[Stored data entries]
************
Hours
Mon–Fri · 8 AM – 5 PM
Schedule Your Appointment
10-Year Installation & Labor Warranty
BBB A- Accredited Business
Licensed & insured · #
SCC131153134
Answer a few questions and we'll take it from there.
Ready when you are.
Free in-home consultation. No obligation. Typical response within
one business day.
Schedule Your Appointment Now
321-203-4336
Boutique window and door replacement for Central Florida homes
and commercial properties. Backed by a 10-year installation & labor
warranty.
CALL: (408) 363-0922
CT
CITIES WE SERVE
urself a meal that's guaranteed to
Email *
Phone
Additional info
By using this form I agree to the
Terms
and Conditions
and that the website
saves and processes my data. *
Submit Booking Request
************
EXERCISE DESCRIPTION ▸ Give every line of the rows above as a JSON array of strings, one string per line, with blank lines left out.

RESPONSE TO THE EXERCISE ▸
[
  "Hours",
  "Mon–Fri · 8 AM – 5 PM",
  "Schedule Your Appointment",
  "10-Year Installation & Labor Warranty",
  "BBB A- Accredited Business",
  "Licensed & insured · #",
  "SCC131153134",
  "Answer a few questions and we'll take it from there.",
  "Ready when you are.",
  "Free in-home consultation. No obligation. Typical response within",
  "one business day.",
  "Schedule Your Appointment Now",
  "321-203-4336",
  "Boutique window and door replacement for Central Florida homes",
  "and commercial properties. Backed by a 10-year installation & labor",
  "warranty.",
  "CALL: (408) 363-0922",
  "CT",
  "CITIES WE SERVE",
  "urself a meal that's guaranteed to",
  "Email *",
  "Phone",
  "Additional info",
  "By using this form I agree to the",
  "Terms",
  "and Conditions",
  "and that the website",
  "saves and processes my data. *",
  "Submit Booking Request"
]